Hi! I'm curious if there are thoughts on how to ha...
# integration-bigquery
r
Hi! I'm curious if there are thoughts on how to handle schema changes? The way the IO manager is currently configured for non partitioned tables it truncates the table explicitly which maintains the schema. the bigquery
load_table_from_dataframe
by default doesn't allow column addition. The 2 config options that bigquery seems to expose are: • setting the job WriteDisposition to
WRITE_TRUNCATE
(this replaces the whole table and is nice because it also allows incompatible changes like changing a column type, but doesn't fit in as well with the DBIOManager abstraction and would only work for non partitioned tables) • passing
ALLOW_FIELD_ADDITION
as a schemaUpdateOption I'm not sure the best way to expose these options but one or both would very helpful (we currently have a handwritten bq io manager that we've been using which uses `WRITE_TRUNCATE`ours doesn't support partitions though so excited to migrate!)
j
Hey @Rob Martorano! I don’t have a best-practices suggestion for you, but just wanted to let you know that supporting adding columns to the DB IO managers is something I’m planning to work on shortly!

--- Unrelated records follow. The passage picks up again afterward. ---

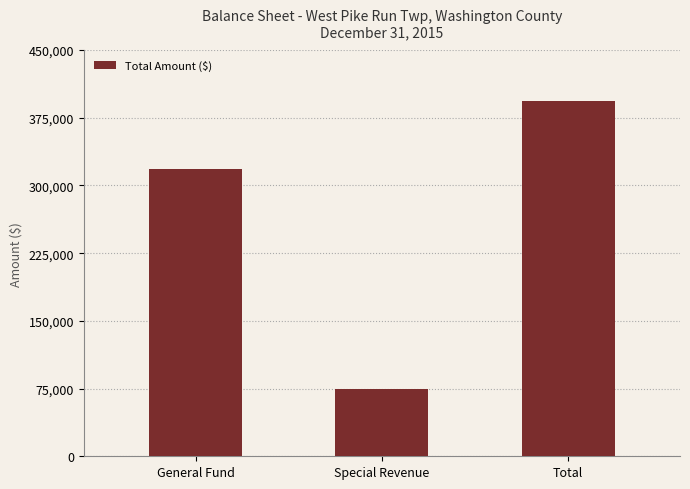

What is the value of the 3rd bar from the left?

393381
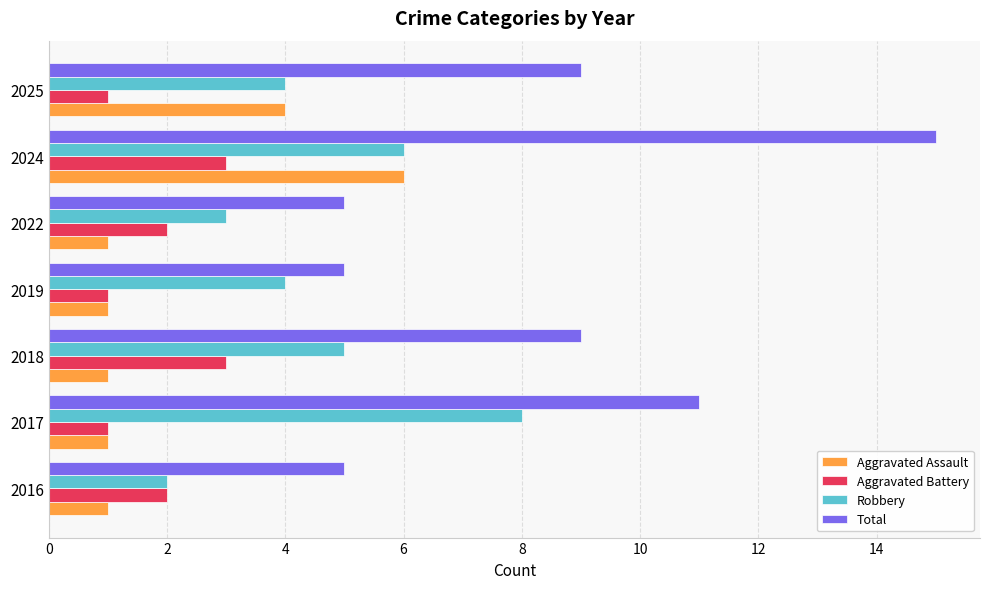

Which series changed the most between 2016 and 2024?

Total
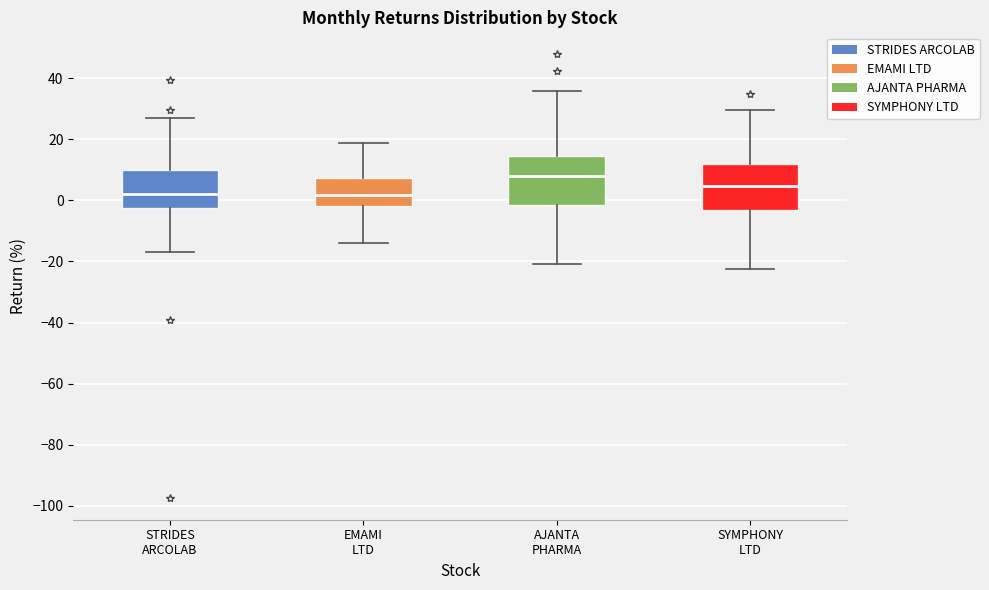

Reading left to right, read every box against the y-axis: the position of its median line, the range the box covers, and the ends of its whiskers. The values are not printed on the chart, so give them approximately, as read against the axis.

STRIDES ARCOLAB: median 2, box -2 to 10, whiskers -16 to 26
EMAMI LTD: median 2, box -2 to 8, whiskers -14 to 18
AJANTA PHARMA: median 8, box -2 to 14, whiskers -20 to 36
SYMPHONY LTD: median 4, box -4 to 12, whiskers -22 to 30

Here’s the corresponding GH issue for you to track! https://github.com/dagster-io/dagster/issues/13098
r
gotcha, glad its on the roadmap! thank you!
d
@Rob Martorano, I've been dropping tables when I do schema migrations (I've also added this to the ticket, @jamie) Details: • I'm using Snowflake (not sure if that changes anything) • I have smaller tables than most (the largest one has 2-3 million records) so performance-wise this is fine for me, but as suggested on the bug it might not be fine for other • I think this does fit nicely with the notion that I can recreate my entire data graph from scratch (again, my graph may be smaller than most - like 20-30 nodes) • The biggest problem for me has been than I have a few Snowflake roles (some for user-facing apps) that only have access to a few specific tables (so I can't just grant select on all future tables in a schema), and I lose those permission grants when I drop the tables. ◦ My best idea so far is include a statement granting those permissions as part of any such assets.